You will be assigned two presentations to peer review. Submitting the scores for your assigned presentations is worth 5 points. This portion of the grade will be individually assessed.

GitHub repo organization

You should have the following files and folders in the project repo. The repo and brief summary in the README should be updated by Thursday, April 4 at 9pm.

  • README.md: Title and 3 - 5 sentence summary of the project

  • *.bib: BibTex file for references (optional)

  • proposal.qmd

  • proposal.pdf

  • analysis-plan.qmd (you can remove this file if you did not write an analysis plan)

  • analysis-plan.pdf (you can remove this file if you did not write an analysis plan)

  • written-report.qmd

  • written-report.pdf

  • /presentation

    • /presentation/*: Presentation file (if not linked in README)
    • /presentation/README.md: Link to project (if not in presentation folder)
  • /data/:

    • /data/*: File containing data set

    • /data/README.md: Codebook for data set.

Grading (100 points)

Component Points
Proposal 15 pts
Draft report 15 pts
Written report 35 pts
Presentation 20 pts
Presentation peer review (individually assessed) 5 pts
Repo organization 5 pts
Teamwork evaluation (individually assessed) 5 pts

Tips on finding articles

Below are tips to help you find articles based on information from Jodi Psoter, the former Librarian for Chemistry and Statistical Science at Duke Libraries and current Head Librarian for the Marine Lab Library.

PubMed

Articles in health-related fields

The PubMed heading tree lets you search by topic. The link will direct you to the results under the category of “Statistics as a Topic”.

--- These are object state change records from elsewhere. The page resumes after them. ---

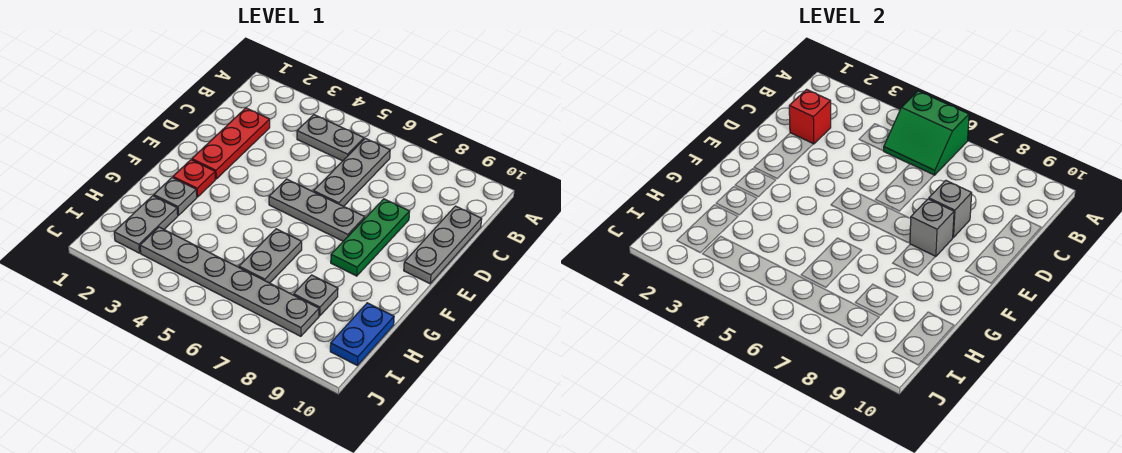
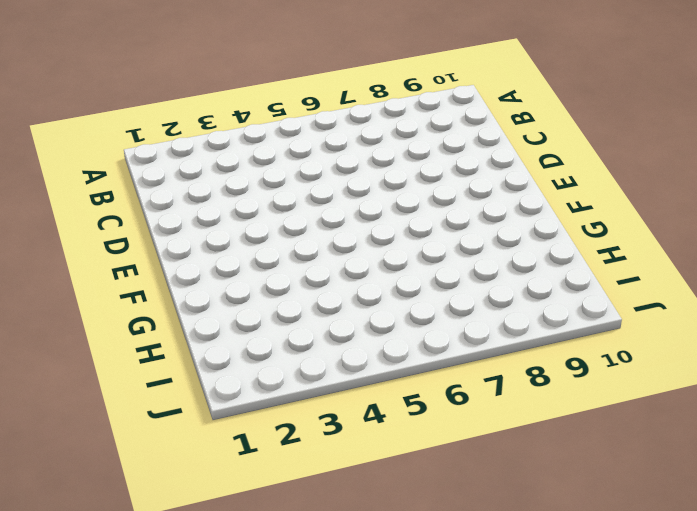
none -> grey 1x2 plate [297,115,364,161]
none -> grey 1x3 plate [314,138,390,206]
none -> red 1x3 plate [192,108,270,179]

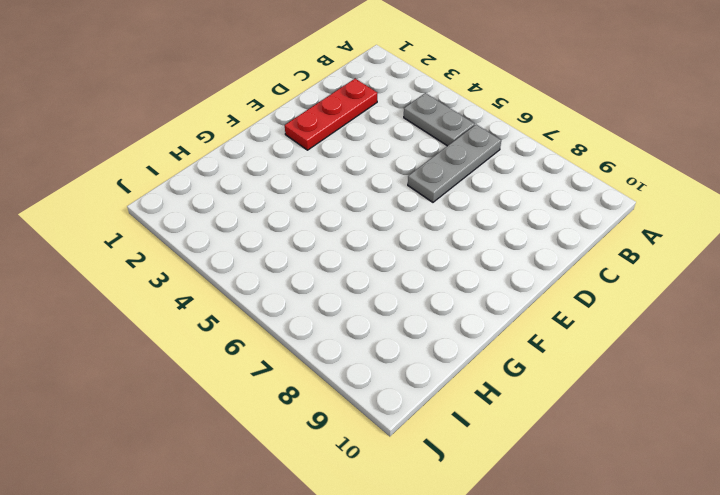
none -> grey 1x3 plate [404,206,482,284]
none -> green 1x3 plate [331,199,410,276]
none -> grey 1x3 plate [269,179,365,241]

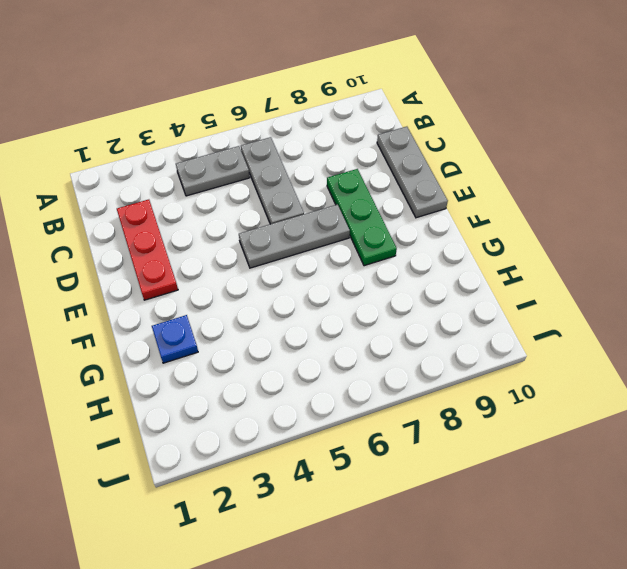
blue 1x1 plate [152,315,198,363] -> grey 1x1 plate [154,178,197,215]
none -> red 1x1 plate [173,160,215,197]
none -> grey 1x2 plate [239,229,302,283]
none -> grey 1x2 plate [114,196,178,253]

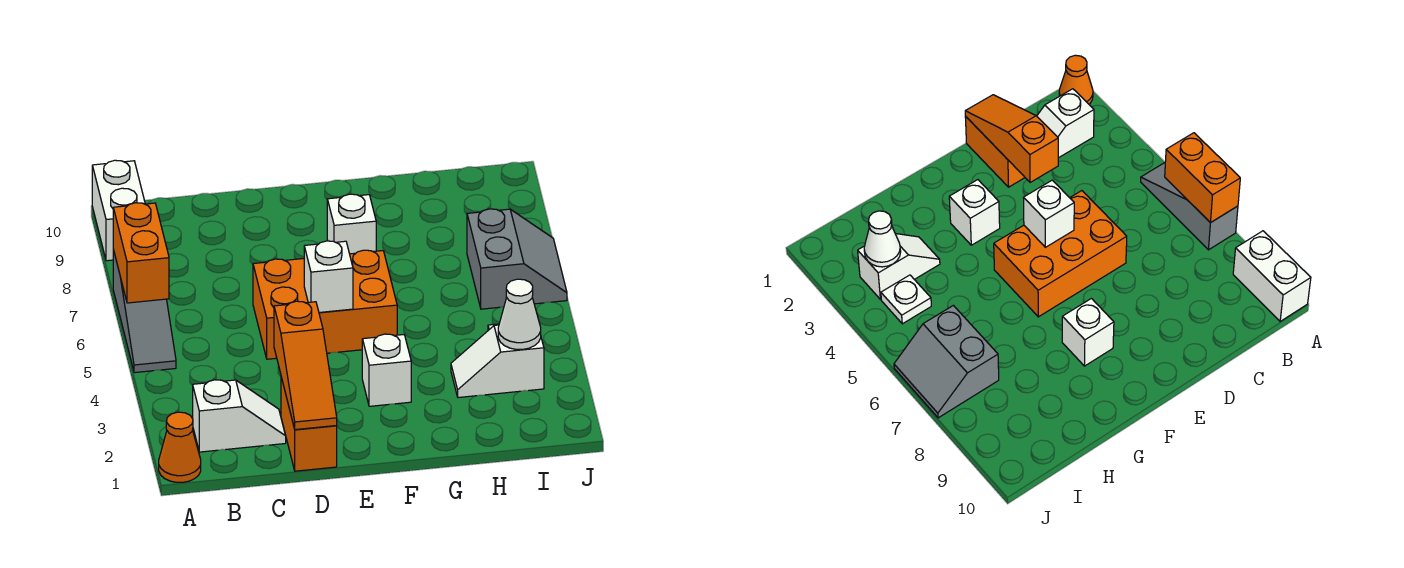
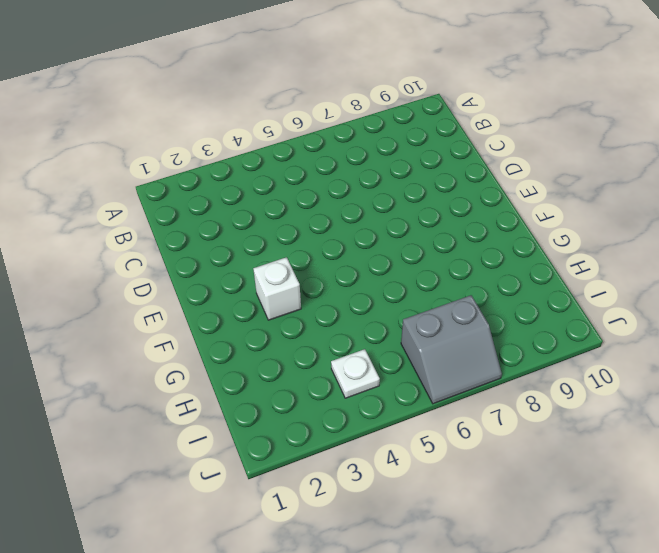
none -> orange 1x1 cone [159,412,201,482]
none -> grey 1x3 slope [113,250,176,373]
none -> white 1x2 brick [92,160,145,261]

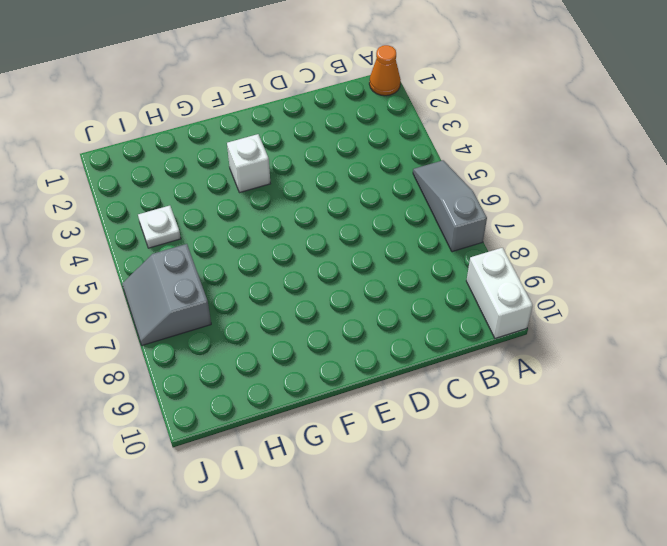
none -> white 1x2 slope [193,380,286,452]
none -> orange 1x2 brick [281,377,337,471]
none -> orange 2x3 brick [253,250,397,359]

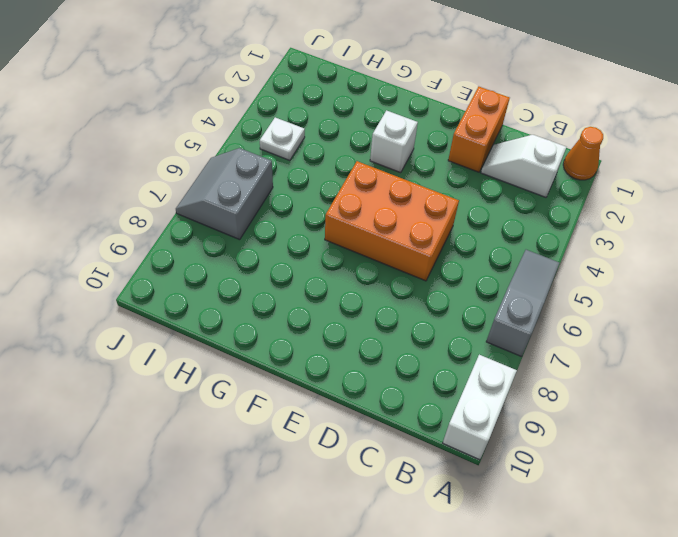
none -> white 1x1 brick [327,194,376,254]
none -> white 1x2 slope [451,325,544,398]
none -> orange 1x2 brick [113,203,169,303]

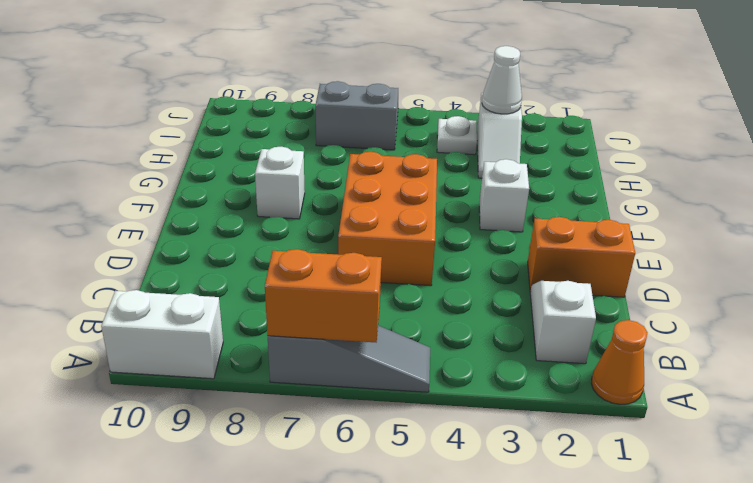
none -> orange 1x3 slope [274,301,337,430]
none -> white 1x1 brick [304,241,353,312]

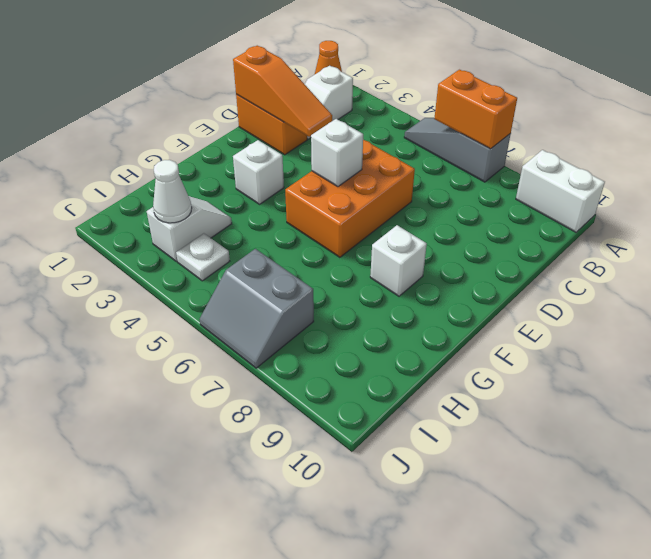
orange 1x3 slope [233,46,332,137] -> orange 1x3 slope turned to [274,301,337,430]

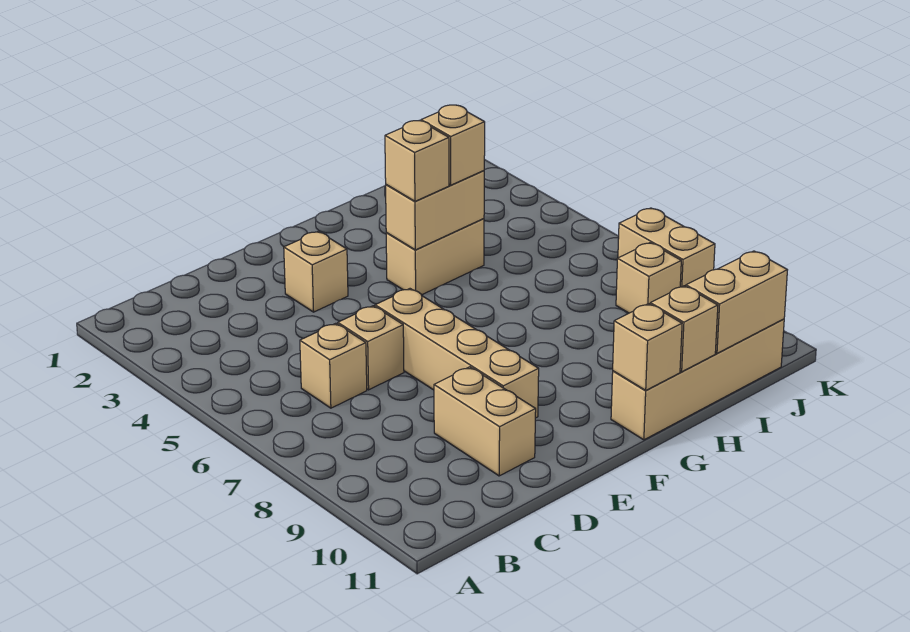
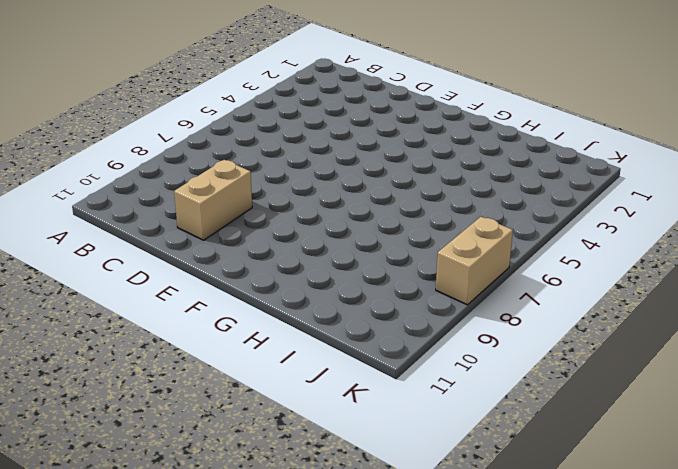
none -> tan 1x1 brick [300,323,367,408]
none -> tan 1x1 brick [338,306,404,390]
none -> tan 1x1 brick [284,231,348,312]

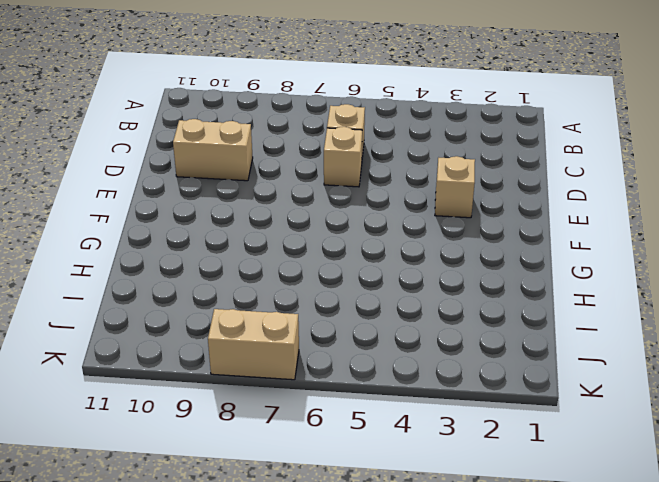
none -> tan 1x4 brick [375,289,539,418]
none -> tan 1x2 brick [386,219,484,295]
none -> tan 1x4 brick [611,319,784,440]

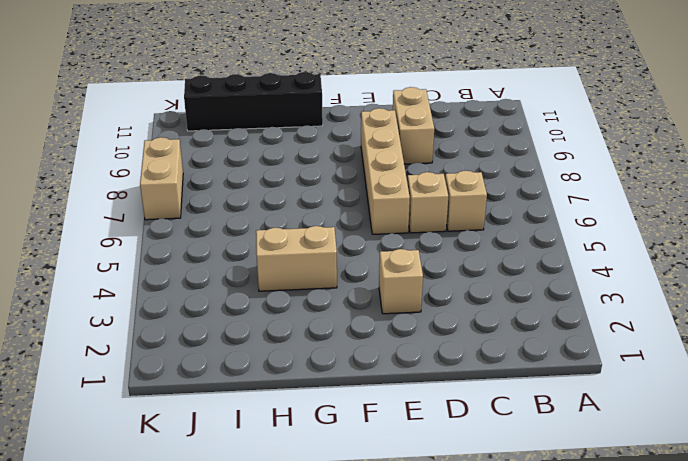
black 1x4 brick [184,72,323,131] -> tan 1x4 brick [611,319,784,440]
none -> tan 1x1 brick [616,243,681,313]
none -> tan 1x2 brick [386,171,484,250]
none -> tan 1x1 brick [613,304,682,391]

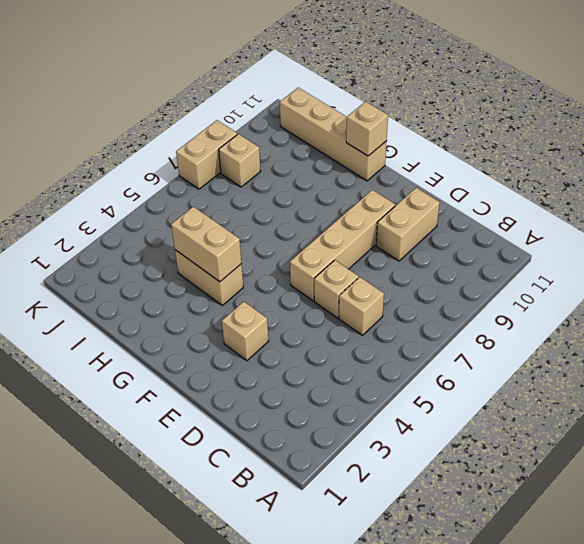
none -> tan 1x1 brick [650,286,718,372]
none -> tan 1x2 brick [686,251,787,353]
none -> tan 1x1 brick [385,121,449,201]

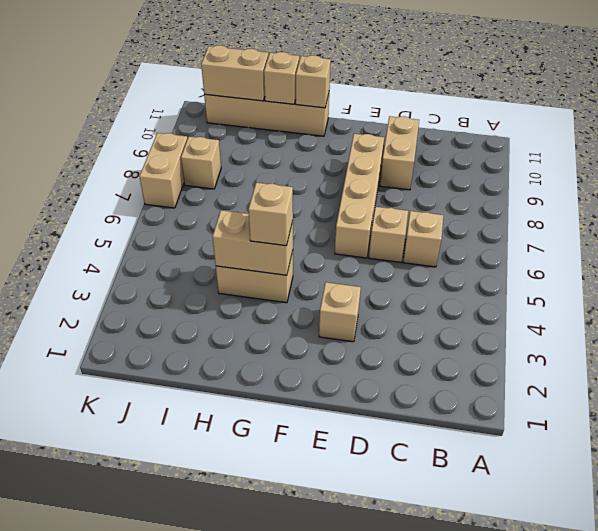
none -> tan 1x1 brick [421,105,485,185]

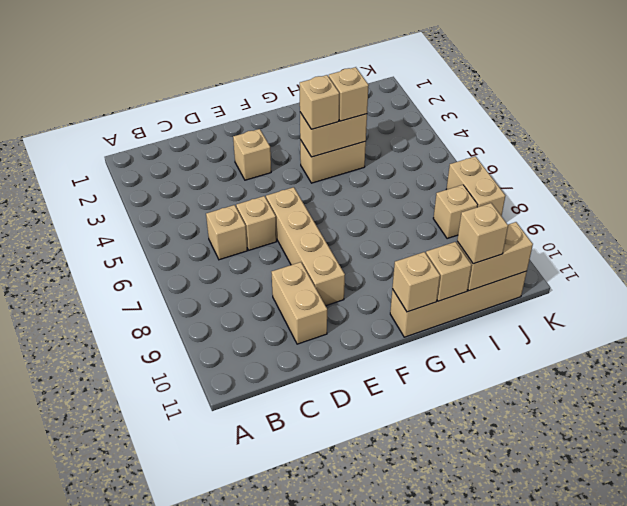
tan 1x1 brick [457,203,508,264] -> none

  1. Click on the model or distribution of interest, e.g. “Logistic Models”.
  2. Click “Add to search builder” under the PubMed Search Builder in the top right corner. You should now see the model/analysis type you chose in the search box.
  3. Click “Search PubMed”, and a page of search results will appear.
  4. There are options to narrow your results on the left-hand side. Under Article Attributes, check “Associated Data,” to limit the results to articles with data sets available.

PsycInfo

Articles in psychology

PsycInfo will allow users to search by analysis type.

  1. Put the name of the model in the search bar, e.g., “Poisson Regression”. Then, in the drop down menu next to the search bar, select “DE Subjects [exact]”. Click Search.

  2. You can use the options on the left-hand size to narrow down the search results.

Web of Science

Articles on all topics

Web of Science Data Citation Index lets you search for data sets based on the topic of interest.

  1. Use the search bar to search based on a topic of interest. You can also search for the model or distribution name.

  2. On the left-hand side, check “Data Set” under Content Type and check “Dataset” under Data Types. Click “Refine” to limit the results.

  3. Click on the article of interest.

  4. You can use the options on the left-hand size to narrow down the search results.

Additional tips

  • Plos One is an open-access peer-reviewed journal with articles from a variety of disciplines. Many of the articles include the data set as part of the “Supplemental Data”.

  • You can use terms such as “multilevel models” , “mixed effects models”, “random effects models”, “longitudinal models”, and “hierarchical models” to find models for multilevel data.

Acknowledgements

Grading criteria and the repo organization for this project were adapted from Project 1 on vizdata.org.